Transcribe all data verbatim. Skip the pictures.

[MATERIAL SUPPLIED Boundary: Start]

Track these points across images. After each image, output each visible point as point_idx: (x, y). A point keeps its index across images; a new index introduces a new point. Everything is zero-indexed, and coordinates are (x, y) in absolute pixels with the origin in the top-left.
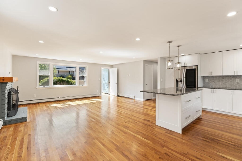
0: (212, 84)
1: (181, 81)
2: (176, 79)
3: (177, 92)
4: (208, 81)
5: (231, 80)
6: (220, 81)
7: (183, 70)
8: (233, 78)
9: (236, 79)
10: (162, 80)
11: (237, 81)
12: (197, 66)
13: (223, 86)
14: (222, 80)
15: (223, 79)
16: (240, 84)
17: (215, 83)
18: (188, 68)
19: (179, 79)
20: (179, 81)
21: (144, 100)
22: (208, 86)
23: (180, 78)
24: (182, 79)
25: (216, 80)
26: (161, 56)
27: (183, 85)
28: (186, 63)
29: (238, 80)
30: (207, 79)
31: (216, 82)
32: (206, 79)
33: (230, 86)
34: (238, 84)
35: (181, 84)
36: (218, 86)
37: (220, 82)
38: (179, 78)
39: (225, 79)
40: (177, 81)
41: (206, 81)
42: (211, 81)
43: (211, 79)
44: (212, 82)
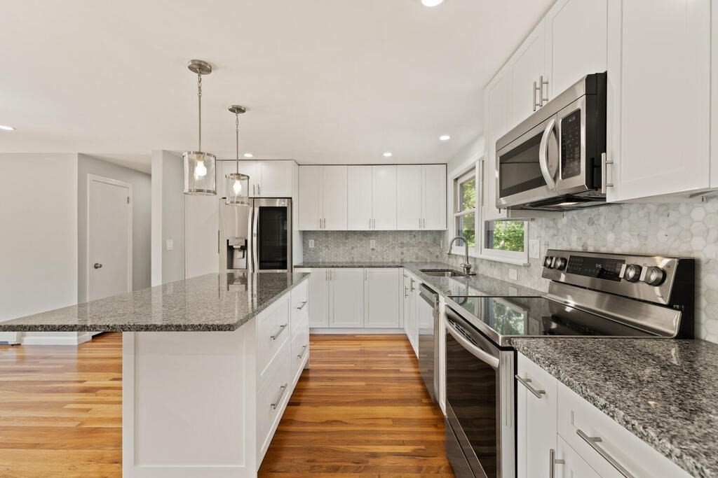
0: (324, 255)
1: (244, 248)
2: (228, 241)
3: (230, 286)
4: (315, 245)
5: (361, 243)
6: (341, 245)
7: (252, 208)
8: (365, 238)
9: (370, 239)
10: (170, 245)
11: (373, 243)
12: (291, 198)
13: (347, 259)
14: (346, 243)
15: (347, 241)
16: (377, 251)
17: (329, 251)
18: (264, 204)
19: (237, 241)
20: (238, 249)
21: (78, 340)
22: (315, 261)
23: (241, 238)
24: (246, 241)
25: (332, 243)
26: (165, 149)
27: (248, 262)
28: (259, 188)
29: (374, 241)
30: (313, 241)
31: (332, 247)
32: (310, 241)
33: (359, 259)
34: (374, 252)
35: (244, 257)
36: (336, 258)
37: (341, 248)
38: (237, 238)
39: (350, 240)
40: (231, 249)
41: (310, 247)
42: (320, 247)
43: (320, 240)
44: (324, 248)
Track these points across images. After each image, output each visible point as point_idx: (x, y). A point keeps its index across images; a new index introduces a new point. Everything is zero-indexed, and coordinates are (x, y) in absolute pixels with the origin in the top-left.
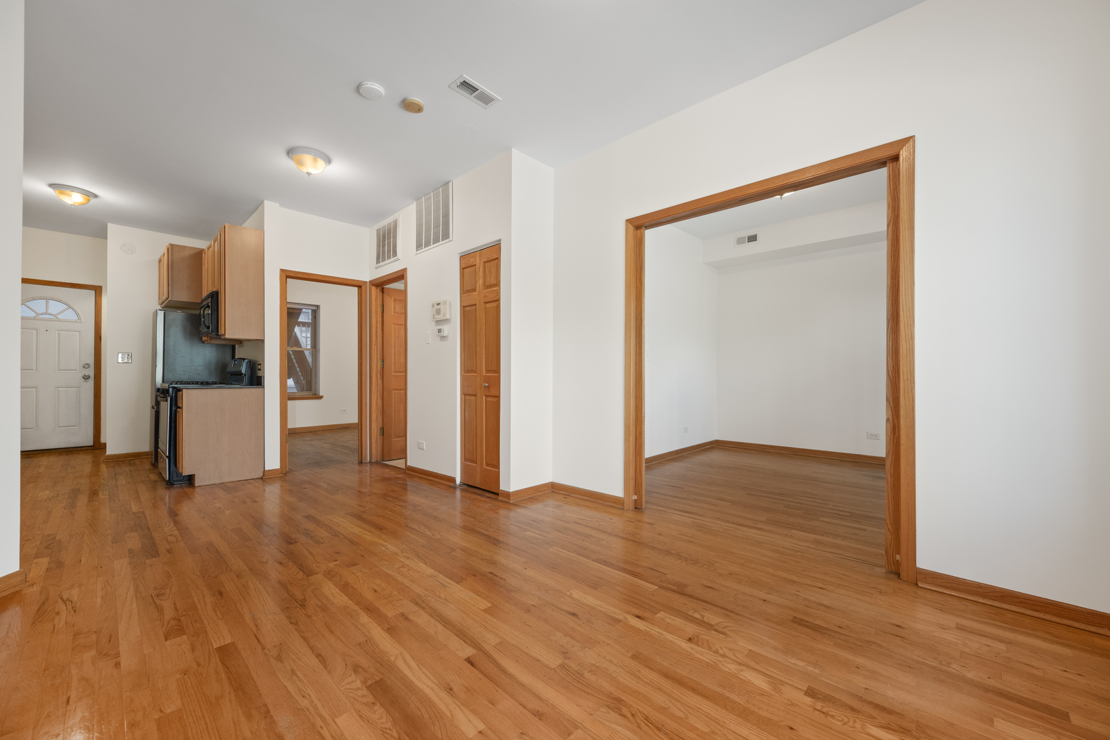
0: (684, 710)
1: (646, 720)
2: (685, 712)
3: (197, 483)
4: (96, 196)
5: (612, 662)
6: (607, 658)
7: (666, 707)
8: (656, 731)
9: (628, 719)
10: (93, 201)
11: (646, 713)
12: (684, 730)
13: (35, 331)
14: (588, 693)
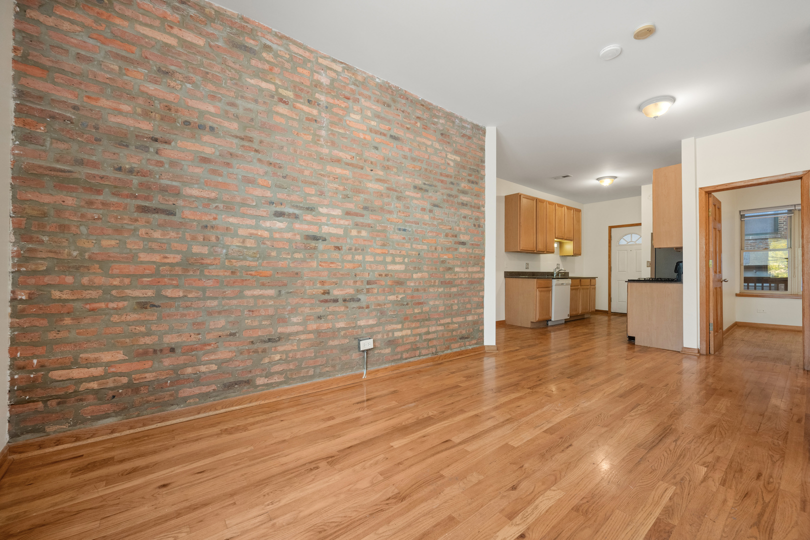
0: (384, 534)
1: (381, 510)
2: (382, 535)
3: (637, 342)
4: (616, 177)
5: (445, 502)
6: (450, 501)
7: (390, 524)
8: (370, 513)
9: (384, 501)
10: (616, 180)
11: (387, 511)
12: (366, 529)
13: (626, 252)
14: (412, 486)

[MATERIAL SUPPLIED Boundary: End]

§ SOLUTION TO THIS TASK:
Track these points across images. After each image, output each visible point as point_idx: (x, y). A point keeps its index across images; a new index introduces a new point. Everything is zero-indexed, and coordinates are (x, y) in absolute pixels with the origin in the top-left.
0: (212, 84)
1: (181, 81)
2: (176, 79)
3: (177, 92)
4: (208, 81)
5: (231, 80)
6: (220, 81)
7: (183, 70)
8: (233, 78)
9: (236, 79)
10: (162, 80)
11: (237, 81)
12: (197, 66)
13: (223, 86)
14: (222, 80)
15: (223, 79)
16: (240, 84)
17: (215, 83)
18: (188, 68)
19: (179, 79)
20: (179, 81)
21: (144, 100)
22: (208, 86)
23: (180, 78)
24: (182, 79)
25: (216, 80)
26: (161, 56)
27: (183, 85)
28: (186, 63)
29: (238, 80)
30: (207, 79)
31: (216, 82)
32: (206, 79)
33: (230, 86)
34: (238, 84)
35: (181, 84)
36: (218, 86)
37: (220, 82)
38: (179, 78)
39: (225, 79)
40: (177, 81)
41: (206, 81)
42: (211, 81)
43: (211, 79)
44: (212, 82)
0: (324, 255)
1: (244, 248)
2: (228, 241)
3: (230, 286)
4: (315, 245)
5: (361, 243)
6: (341, 245)
7: (252, 208)
8: (365, 238)
9: (370, 239)
10: (170, 245)
11: (373, 243)
12: (291, 198)
13: (347, 259)
14: (346, 243)
15: (347, 241)
16: (377, 251)
17: (329, 251)
18: (264, 204)
19: (237, 241)
20: (238, 249)
21: (78, 340)
22: (315, 261)
23: (241, 238)
24: (246, 241)
25: (332, 243)
26: (165, 149)
27: (248, 262)
28: (259, 188)
29: (374, 241)
30: (313, 241)
31: (332, 247)
32: (310, 241)
33: (359, 259)
34: (374, 252)
35: (244, 257)
36: (336, 258)
37: (341, 248)
38: (237, 238)
39: (350, 240)
40: (231, 249)
41: (310, 247)
42: (320, 247)
43: (320, 240)
44: (324, 248)
Track these points across images. After each image, output each visible point as point_idx: (x, y). A point keeps its index across images; a new index introduces a new point. Everything is zero-indexed, and coordinates are (x, y) in absolute pixels with the origin in the top-left.
0: (684, 710)
1: (646, 720)
2: (685, 712)
3: (197, 483)
4: (96, 196)
5: (612, 662)
6: (607, 658)
7: (666, 707)
8: (656, 731)
9: (628, 719)
10: (93, 201)
11: (646, 713)
12: (684, 730)
13: (35, 331)
14: (588, 693)
0: (384, 534)
1: (381, 510)
2: (382, 535)
3: (637, 342)
4: (616, 177)
5: (445, 502)
6: (450, 501)
7: (390, 524)
8: (370, 513)
9: (384, 501)
10: (616, 180)
11: (387, 511)
12: (366, 529)
13: (626, 252)
14: (412, 486)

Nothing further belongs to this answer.